### Texte à lire
====

PARIS (ACP). - Il semble que le gros des orages soit désormais passé. Les dégâts provoqués, en tout cas, mercredi, par les vents violents et les chutes de grêle sont importants. Peu de régions ont été épargnées par cette véritable tornade. Et, hier, on faisait le compte des toitures arrachées, des antennes de télévision envolées, des voitures abîmées par des grêlons, gros parfois comme des œufs, des maisons inondées et aussi des accidents provoqués par cette tempête.
C'est ainsi que dans la région de Dijon, à cause d'une visibilité très réduite, un minibus a percuté un ensemble routier de 35 tonnes.  Les deux occupants du mini-bus, un couple de Metz, M. et Mme Testard, ont été tués sur le coup. Ils se rendaient en vacances à La Grande-Motte pour retrouver leurs enfants.
Au cours de cet orage, un second accident mortel s'est produit en Côte-d'Or. Un hôtelier de Châtillon-sur-Seine a perdu le contrôle de sa voiture qui s'est encastrée sous un poids lourd qui venait en sens inverse. Il a été tué sur le coup.
Au large de Marseille, une embarcation avec quatre personnes à bord, prise dans une mer très mauvaise a, par ailleurs, chaviré. Les corps de deux des occupants ont été retrouvés mais les deux autres restaient disparus.


les occupants de cette voiture ont attendu que la tornade se calme avant de pouvoir sortir
Vignobles et cultures maraîchères touchés
Dans la région dijonnaise, le vignoble a subi d'énormes dégâts, ravagé à certains endroits par des grêlons. Les cultures maraîchères et fruitières ont aussi souffert. Vitres, tuiles, vérandas, serres n'ont pas été épargnées.
La tornade a atteint vers 22 heures Sarrebourg. Un arbre est tombé près de Dabo sur une voiture de tourisme et trois personnes ont été blessées.
Les sapeurs-pompiers de, la région lyonnaise ont dû intervenir plus de 300 fois mercredi pour maintenir les cheminées et les panneaux publicitaires à demi-arrachés ou dégager les chaussées jonchées de débris divers poussés par le vent violent. La chaleur aidant, un feu de broussailles important s'est déclaré à Decines dans l'est lyonnais et a ravagé 80 hectares de chaumes et de blé.
En Ariège, sur le comté de Foix et la région de Pamiers, le vent a atteint là encore des records : 150 km. Câbles, poteaux électriques toitures ont là aussi beaucoup souffert.

====

Extrait d'un fichier de données
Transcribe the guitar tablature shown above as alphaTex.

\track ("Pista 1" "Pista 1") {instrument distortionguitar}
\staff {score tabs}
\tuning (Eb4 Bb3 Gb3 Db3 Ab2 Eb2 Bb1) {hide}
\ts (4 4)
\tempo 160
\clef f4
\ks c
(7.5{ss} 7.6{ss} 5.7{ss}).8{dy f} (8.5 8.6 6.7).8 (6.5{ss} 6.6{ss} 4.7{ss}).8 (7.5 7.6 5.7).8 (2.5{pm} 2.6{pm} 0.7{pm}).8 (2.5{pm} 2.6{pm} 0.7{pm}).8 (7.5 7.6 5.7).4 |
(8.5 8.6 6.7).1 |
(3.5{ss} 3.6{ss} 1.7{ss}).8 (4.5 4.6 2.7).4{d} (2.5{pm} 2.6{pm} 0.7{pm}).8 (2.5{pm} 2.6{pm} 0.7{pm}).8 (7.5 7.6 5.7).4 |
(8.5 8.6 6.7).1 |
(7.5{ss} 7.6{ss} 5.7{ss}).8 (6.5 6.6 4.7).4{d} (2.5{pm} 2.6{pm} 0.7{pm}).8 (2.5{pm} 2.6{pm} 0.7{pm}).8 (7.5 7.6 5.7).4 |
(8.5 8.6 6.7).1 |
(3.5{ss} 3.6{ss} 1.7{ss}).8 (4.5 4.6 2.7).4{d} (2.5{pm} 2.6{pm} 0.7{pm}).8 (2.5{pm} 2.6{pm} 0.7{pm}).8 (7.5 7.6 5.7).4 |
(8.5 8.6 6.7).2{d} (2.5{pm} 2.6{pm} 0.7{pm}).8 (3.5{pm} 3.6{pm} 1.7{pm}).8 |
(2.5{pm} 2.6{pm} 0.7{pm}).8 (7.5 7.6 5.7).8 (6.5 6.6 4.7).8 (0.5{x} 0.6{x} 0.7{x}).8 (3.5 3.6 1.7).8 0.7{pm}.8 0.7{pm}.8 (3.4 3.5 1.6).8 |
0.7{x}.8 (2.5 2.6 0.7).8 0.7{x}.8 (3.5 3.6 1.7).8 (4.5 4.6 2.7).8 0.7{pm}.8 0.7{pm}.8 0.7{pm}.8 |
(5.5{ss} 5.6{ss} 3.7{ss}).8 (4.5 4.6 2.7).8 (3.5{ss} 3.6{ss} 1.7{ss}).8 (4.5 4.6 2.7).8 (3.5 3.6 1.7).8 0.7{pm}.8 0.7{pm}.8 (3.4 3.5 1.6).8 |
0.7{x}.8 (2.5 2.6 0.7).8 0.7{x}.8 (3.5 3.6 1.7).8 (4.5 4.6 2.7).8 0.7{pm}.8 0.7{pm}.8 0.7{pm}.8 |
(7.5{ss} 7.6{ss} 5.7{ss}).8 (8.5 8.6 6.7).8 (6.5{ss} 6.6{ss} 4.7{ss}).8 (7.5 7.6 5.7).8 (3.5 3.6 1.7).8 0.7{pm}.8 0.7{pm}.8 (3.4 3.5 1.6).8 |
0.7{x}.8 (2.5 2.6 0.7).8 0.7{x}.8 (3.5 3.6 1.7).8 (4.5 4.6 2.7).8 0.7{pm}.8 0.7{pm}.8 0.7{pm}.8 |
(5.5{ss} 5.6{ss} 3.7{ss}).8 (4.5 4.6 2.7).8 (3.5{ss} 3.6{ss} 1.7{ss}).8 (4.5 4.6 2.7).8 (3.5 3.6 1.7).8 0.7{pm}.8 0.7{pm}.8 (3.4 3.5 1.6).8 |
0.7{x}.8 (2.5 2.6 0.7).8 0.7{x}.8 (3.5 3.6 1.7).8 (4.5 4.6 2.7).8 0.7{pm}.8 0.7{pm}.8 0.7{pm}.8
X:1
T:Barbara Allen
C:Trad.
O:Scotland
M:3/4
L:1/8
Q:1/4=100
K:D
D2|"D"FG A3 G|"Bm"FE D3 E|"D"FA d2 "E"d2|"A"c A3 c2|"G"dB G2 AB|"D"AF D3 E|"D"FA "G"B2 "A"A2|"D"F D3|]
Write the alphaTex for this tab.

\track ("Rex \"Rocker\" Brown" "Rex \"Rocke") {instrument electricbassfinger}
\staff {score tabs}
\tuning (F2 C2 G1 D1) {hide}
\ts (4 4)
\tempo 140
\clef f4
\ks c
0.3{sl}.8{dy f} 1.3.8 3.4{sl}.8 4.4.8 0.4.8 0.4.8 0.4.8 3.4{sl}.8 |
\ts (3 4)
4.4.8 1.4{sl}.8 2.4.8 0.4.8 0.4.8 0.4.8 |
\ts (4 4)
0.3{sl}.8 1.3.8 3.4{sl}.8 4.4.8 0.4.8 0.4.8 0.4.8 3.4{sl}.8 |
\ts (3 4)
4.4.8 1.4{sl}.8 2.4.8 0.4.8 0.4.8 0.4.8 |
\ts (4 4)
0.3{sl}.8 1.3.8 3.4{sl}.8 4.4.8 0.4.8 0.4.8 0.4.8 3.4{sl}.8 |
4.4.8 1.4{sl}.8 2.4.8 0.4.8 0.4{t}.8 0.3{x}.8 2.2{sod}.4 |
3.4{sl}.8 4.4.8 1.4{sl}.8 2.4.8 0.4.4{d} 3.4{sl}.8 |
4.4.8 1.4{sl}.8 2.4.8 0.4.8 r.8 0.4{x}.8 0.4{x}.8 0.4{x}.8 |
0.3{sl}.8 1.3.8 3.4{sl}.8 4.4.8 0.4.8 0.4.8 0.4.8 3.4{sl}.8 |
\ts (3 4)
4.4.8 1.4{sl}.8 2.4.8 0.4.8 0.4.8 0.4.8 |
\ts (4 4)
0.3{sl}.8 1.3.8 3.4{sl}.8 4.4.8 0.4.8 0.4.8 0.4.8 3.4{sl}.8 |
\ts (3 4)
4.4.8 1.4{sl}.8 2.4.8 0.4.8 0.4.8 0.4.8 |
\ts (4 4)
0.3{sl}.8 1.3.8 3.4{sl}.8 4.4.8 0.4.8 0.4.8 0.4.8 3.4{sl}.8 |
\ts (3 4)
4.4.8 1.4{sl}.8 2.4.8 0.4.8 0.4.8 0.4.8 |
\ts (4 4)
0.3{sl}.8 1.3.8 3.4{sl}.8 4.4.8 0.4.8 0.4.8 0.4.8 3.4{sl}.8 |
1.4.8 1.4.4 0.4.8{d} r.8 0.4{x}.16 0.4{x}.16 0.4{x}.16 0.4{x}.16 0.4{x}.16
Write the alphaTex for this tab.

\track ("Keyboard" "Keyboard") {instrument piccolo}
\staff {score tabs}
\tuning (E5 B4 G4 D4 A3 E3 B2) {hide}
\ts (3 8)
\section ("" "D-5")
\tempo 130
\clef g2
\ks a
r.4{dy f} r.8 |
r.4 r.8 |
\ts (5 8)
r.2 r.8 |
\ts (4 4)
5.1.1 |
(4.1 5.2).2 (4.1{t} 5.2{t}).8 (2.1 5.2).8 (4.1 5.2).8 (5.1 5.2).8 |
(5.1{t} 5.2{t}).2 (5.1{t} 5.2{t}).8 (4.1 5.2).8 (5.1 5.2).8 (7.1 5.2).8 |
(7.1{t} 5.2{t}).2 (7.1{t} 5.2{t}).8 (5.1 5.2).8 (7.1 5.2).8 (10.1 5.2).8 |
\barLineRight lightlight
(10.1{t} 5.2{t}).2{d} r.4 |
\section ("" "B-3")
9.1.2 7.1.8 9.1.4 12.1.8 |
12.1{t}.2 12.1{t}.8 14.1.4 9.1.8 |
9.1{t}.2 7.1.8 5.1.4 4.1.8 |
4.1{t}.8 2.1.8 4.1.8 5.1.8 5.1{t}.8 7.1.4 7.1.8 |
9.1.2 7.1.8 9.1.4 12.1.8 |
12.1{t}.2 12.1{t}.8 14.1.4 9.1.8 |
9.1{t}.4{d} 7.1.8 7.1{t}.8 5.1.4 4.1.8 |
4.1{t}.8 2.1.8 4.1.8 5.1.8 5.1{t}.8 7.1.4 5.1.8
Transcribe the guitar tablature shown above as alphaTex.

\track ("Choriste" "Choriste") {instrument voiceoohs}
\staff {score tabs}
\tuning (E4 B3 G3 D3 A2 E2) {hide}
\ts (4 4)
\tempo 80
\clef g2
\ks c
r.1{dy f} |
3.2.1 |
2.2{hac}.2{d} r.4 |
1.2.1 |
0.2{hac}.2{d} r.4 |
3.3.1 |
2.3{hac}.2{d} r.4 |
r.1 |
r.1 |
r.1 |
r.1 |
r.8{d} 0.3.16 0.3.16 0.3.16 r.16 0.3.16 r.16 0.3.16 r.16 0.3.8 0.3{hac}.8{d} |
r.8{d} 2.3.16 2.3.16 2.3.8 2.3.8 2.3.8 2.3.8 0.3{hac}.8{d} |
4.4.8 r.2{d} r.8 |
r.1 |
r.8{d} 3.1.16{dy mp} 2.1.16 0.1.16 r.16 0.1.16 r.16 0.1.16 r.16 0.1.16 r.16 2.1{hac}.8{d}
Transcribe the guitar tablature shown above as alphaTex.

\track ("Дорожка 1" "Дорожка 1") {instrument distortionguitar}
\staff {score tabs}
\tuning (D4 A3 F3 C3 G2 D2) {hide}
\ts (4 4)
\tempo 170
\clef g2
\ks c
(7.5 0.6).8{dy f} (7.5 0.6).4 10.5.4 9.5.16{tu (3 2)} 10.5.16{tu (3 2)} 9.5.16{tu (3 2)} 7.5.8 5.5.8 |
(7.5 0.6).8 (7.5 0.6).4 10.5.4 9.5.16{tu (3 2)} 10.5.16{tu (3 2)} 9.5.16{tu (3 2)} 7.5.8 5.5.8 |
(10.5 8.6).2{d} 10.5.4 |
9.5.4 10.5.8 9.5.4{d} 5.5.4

====

### Exercices à faire
(a) Répondez à ces questions sur le texte consacré aux orages :
(i) Où se rendaient M. et Mme Testard ?
(ii) Combien de fois les sapeurs-pompiers de la région lyonnaise sont-ils intervenus mercredi ?
(iii) Vers quelle heure la tornade a-t-elle atteint Sarrebourg ?
(b) Rédigez la suite du texte consacré aux orages, après sa dernière phrase.

### Réponses finales
(a)
(i) À La Grande-Motte, pour retrouver leurs enfants.
(ii) Plus de 300 fois.
(iii) Vers 22 heures.

(b)
La grêle est tombée aussi dans la région parisienne et les. sauveteurs ont dû intervenir de nombreuses fois.
 
Routes, téléphone, électricité

Des liaisons rompues

Canal de l'Est ; navigation toujours interrompue
En raison d'arbres qui se sont abattus dans les biefs 22 et 23, le canal de l'Est n'était plus navigable au niveau d'Igney. Un yacht appartenant à des Hollandais abordait ce passage au moment de la tornade, mais n'a pas été touché par la chute des arbres. Il a fait marche arrière pour s'éloigner de cette zone délicate dans la matinée d'hier, après une nuit passée au milieu des arbres abattus. Un autre yacht, allemand celui-là, est immobilisé également au niveau du bief n° 24.
La circulation fluviale est interrompue à Charmes, dans l'attente du dégagement des biefs d'Igney. Les agents de la navigation étaient à pied d'œuvre dès hier, mais on estime à une cinquantaine le nombre d'arbres obstruant le canal, ce qui nécessitera de vider les biefs de leur eau avant de prétendre dégager les arbres. L'opération devrait durer 48 heures au moins.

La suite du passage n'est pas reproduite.